Le suivi et le contrôle de ses clients a permis à ENDA de constater que ses
‘‘enfants’’ en arrivent, devant un imprévu d’ordre familial ou à l’occasion
d’un Aïd quelconque, d’effectuer l’argent du crédit à d’autres besoins qui
n’ont rien à voir avec l’activité principale. Aussi, l’Organisation a-t-elle
créé d’autres produits : le prêt rapide (ramadan, aïd, etc.) remboursable
sur 3-4 mois ; le prêt logement (amélioration ou entretien quelconque du
logement) remboursable jusqu’à 36 mois ; et les prêts pour des occasions
ponctuelles (rentrée scolaire ou autre) : 100 dinars par enfants
remboursables sur dix mois. Mieux : en cas de décès ou d’incapacité du
client, ENDA prend en charge le reliquat du prêt en plus d’une indemnité
pour la famille.

 

4) Qui finance ENDA ?

Jusqu’à 2003, année lors de laquelle ENDA est devenue autonome
financièrement et n’a plus donc recours aux subventions, l’Organisation, qui
emploie 360 personnes à fin 2007, a bénéficié au départ de dons
(coopération, bailleurs de fonds, etc.) s’élevant à 4 millions de dinars : 2
MD pour les crédits, et 2 MD pour le fonctionnement. Depuis 2005, elle a
recours à des prêts commerciaux pour augmenter le capital nécessaire à
l’expansion de ses activités.
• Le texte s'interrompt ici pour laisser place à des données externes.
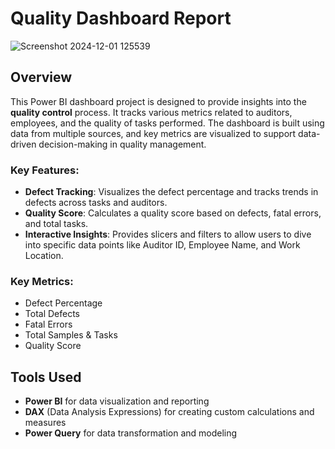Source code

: # Quality Dashboard Report

![Screenshot 2024-12-01 125539](https://github.com/user-attachments/assets/2e23210b-1755-4d58-9ba8-b18c4604d3ff)

## Overview
This Power BI dashboard project is designed to provide insights into the **quality control** process. It tracks various metrics related to auditors, employees, and the quality of tasks performed. The dashboard is built using data from multiple sources, and key metrics are visualized to support data-driven decision-making in quality management.

### Key Features:
- **Defect Tracking**: Visualizes the defect percentage and tracks trends in defects across tasks and auditors.
- **Quality Score**: Calculates a quality score based on defects, fatal errors, and total tasks.
- **Interactive Insights**: Provides slicers and filters to allow users to dive into specific data points like Auditor ID, Employee Name, and Work Location.

### Key Metrics:
- Defect Percentage
- Total Defects
- Fatal Errors
- Total Samples & Tasks
- Quality Score

## Tools Used
- **Power BI** for data visualization and reporting
- **DAX** (Data Analysis Expressions) for creating custom calculations and measures
- **Power Query** for data transformation and modeling

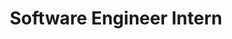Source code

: ---
title: Software Engineer Intern
institute: Southern California Edison (SCE)
institute-url: https://www.edison.com/
duration: May 2023 - Aug 2023
excerpt: Collaborated with cross-functional SCE teams to identify customer pain points and developed a user-centric platform and GPT-powered virtual assistant—enhancing the experience of 15M+ users across 430 cities, reducing call volume by 22K+/month, and winning the intern expo (1st out of 95 projects)
order: 2
# tags: [Skill A, Skill B, Skill C]
---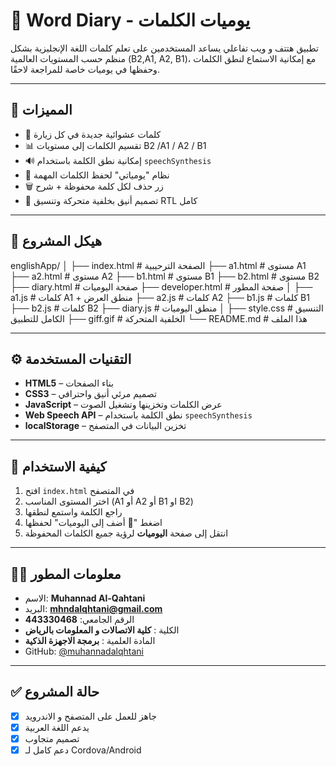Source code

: # 📘 Word Diary - يوميات الكلمات

تطبيق هتتف و ويب تفاعلي يساعد المستخدمين على تعلم كلمات اللغة الإنجليزية بشكل منظم حسب المستويات العالمية (B2,A1, A2, B1)، مع إمكانية الاستماع لنطق الكلمات وحفظها في يوميات خاصة للمراجعة لاحقًا.

---

## 🧠 المميزات

- 🔀 كلمات عشوائية جديدة في كل زيارة
- 📊 تقسيم الكلمات إلى مستويات B2 /A1 / A2 / B1
- 🔊 إمكانية نطق الكلمة باستخدام `speechSynthesis`
- 📘 نظام "يومياتي" لحفظ الكلمات المهمة
- 🗑️ زر حذف لكل كلمة محفوظة + شرح
- 🌌 تصميم أنيق بخلفية متحركة وتنسيق RTL كامل

---

## 📁 هيكل المشروع

englishApp/
│
├── index.html # الصفحة الترحيبية
├── a1.html # مستوى A1
├── a2.html # مستوى A2
├── b1.html # مستوى B1
├── b2.html # مستوى B2
├── diary.html # صفحة اليوميات
├── developer.html # صفحة المطور
│
├── a1.js # كلمات A1 + منطق العرض
├── a2.js # كلمات A2
├── b1.js # كلمات B1
├── b2.js # كلمات B2
├── diary.js # منطق اليوميات
│
├── style.css # التنسيق الكامل للتطبيق
├── giff.gif # الخلفية المتحركة
└── README.md # هذا الملف


---

## ⚙️ التقنيات المستخدمة

- **HTML5** – بناء الصفحات
- **CSS3** – تصميم مرئي أنيق واحترافي
- **JavaScript** – عرض الكلمات وتخزينها وتشغيل الصوت
- **Web Speech API** – نطق الكلمة باستخدام `speechSynthesis`
- **localStorage** – تخزين البيانات في المتصفح

---

## 🔧 كيفية الاستخدام

1. افتح `index.html` في المتصفح
2. اختر المستوى المناسب (A1 أو A2 أو B1 او B2)
3. راجع الكلمة واستمع لنطقها
4. اضغط "📘 أضف إلى اليوميات" لحفظها
5. انتقل إلى صفحة **اليوميات** لرؤية جميع الكلمات المحفوظة

---

## 👨‍💻 معلومات المطور

- الاسم: **Muhannad Al-Qahtani**
- البريد: **mhndalqhtani@gmail.com**
- الرقم الجامعي: **443330468**
- الكلية : **كلية الاتصالات و المعلومات بالرياض**
- المادة العلمية : **برمجة الاجهزة الذكية**
- GitHub: [@muhannadalqhtani](https://github.com/muhannadalqhtani/Word-Diary)

---

## ✅ حالة المشروع

- [x]  جاهز للعمل على المتصفح و الاندرويد
- [x] يدعم اللغة العربية 
- [x] تصميم متجاوب
- [x] دعم كامل لـ Cordova/Android 
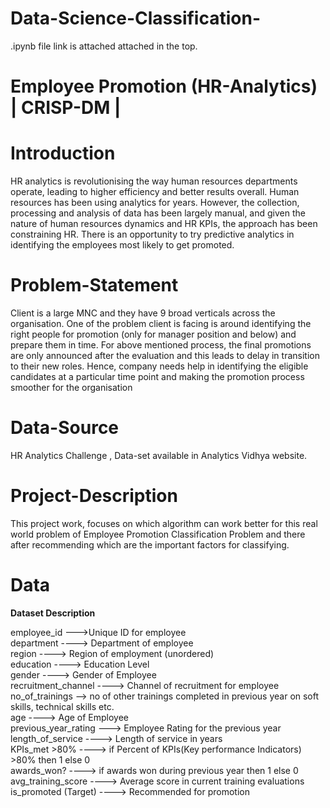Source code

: # Data-Science-Classification-
.ipynb file link is attached attached in the top.
# Employee Promotion (HR-Analytics) | CRISP-DM |




# Introduction
    
HR analytics is revolutionising the way human resources departments operate, leading to higher efficiency and better results overall. Human resources has been using analytics for years. However, the collection, processing and analysis of data has been largely manual, and given the nature of human resources dynamics and HR KPIs, the approach has been constraining HR. There is an opportunity to try predictive analytics in identifying the employees most likely to get promoted.


# Problem-Statement

Client is a large MNC and they have 9 broad verticals across the organisation. One of the problem client is facing is around identifying the right people for promotion (only for manager position and below) and prepare them in time.
For above mentioned process, the final promotions are only announced after the evaluation and this leads to delay in transition to their new roles. Hence, company needs help in identifying the eligible candidates at a particular time point and making the promotion process smoother for the organisation  
   
   
# Data-Source

HR Analytics Challenge , Data-set available in Analytics Vidhya website. 


# Project-Description

This project work, focuses on which algorithm can work better for this real world problem of
Employee Promotion Classification Problem and there after recommending which are the important factors for classifying.


# Data

<b>Dataset Description</b>

employee_id	--->Unique ID for employee<br/>
department  ---->	Department of employee<br/>
region ---->	Region of employment (unordered)<br/>
education  ---->	Education Level<br/>
gender  ---->	Gender of Employee<br/>
recruitment_channel  ---->	Channel of recruitment for employee<br/>
no_of_trainings  -->	no of other trainings completed in previous year on soft skills, technical skills etc.<br/>
age ---->	Age of Employee<br/>
previous_year_rating --->	Employee Rating for the previous year<br/>
length_of_service ---->	Length of service in years<br/>
KPIs_met >80% ---->	if Percent of KPIs(Key performance Indicators) >80% then 1 else 0<br/>
awards_won?	 ----> if awards won during previous year then 1 else 0<br/>
avg_training_score ---->	Average score in current training evaluations<br/>
is_promoted	(Target) ----> Recommended for promotion<br/>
Pour schématiser, on va dire que ENDA est une
banque qui emprunte de l’argent chez les banques pour octroyer des crédits à
ses clients non bancables.

 

5) Les antennes de ENDA

ENDA est présente à : Ettadhamen, El Omrane, Ariana, Douar Hicheri, Oued
Ellil, Tébourba, Hrairia, Ezzouhour, Sidi Hassine, Medina, Kabaria, La Marsa,
Le Kram, Mhamdia, Ben Arous, Bizerte, Grombalia, Nabeul, Jendouba, Béja, Le
Kef, Tejerouine, Siliana, Kairouan, Akouda, Sousse, Msaken, Moknine, Sfax,
Jbeniana, Sidi Bouzid, Bir Leh’fay, Kasserine, Feriana, Gafsa, Metlaoui,
Gabès, Tozeur et Jerba.

 

6) Petit comparatif

A titre d’exemple, ENDA-Maroc compte 1 million de clients ; ENDA-Egypte en
compte 700 mille ; et ENDA-Tunisie en compte 63 mille (dès janvier 2008).
Cela ne veut pas dire que tel pays est plus pauvre que l’autre, mais que
ENDA-Tunisie a encore du travail à faire dans notre pays.

 

7) La micro-finance dans le monde

 

• 3 milliards de personnes (50% de la population mondiale) vivent avec moins
de 2 dollars/jour

• 80% de personnes sont exclues des systèmes bancaires et financiers ;

• 10 mille institutions de micro-finance ;

• 150 millions de personnes sont bénéficiaires d’un microcrédit (ils étaient
10 millions en 1997) ;

• 84% des emprunteurs sont des femmes ;

• 30 milliards de dollars : c’est le montant du portefeuille global des
emprunteurs ;

• 335 dollars : c’est le montant du microcrédit moyen ;

• 90% : c’est le taux moyen de remboursement ;

• 30% : c’est le taux de la croissance annuelle de la micro-finance.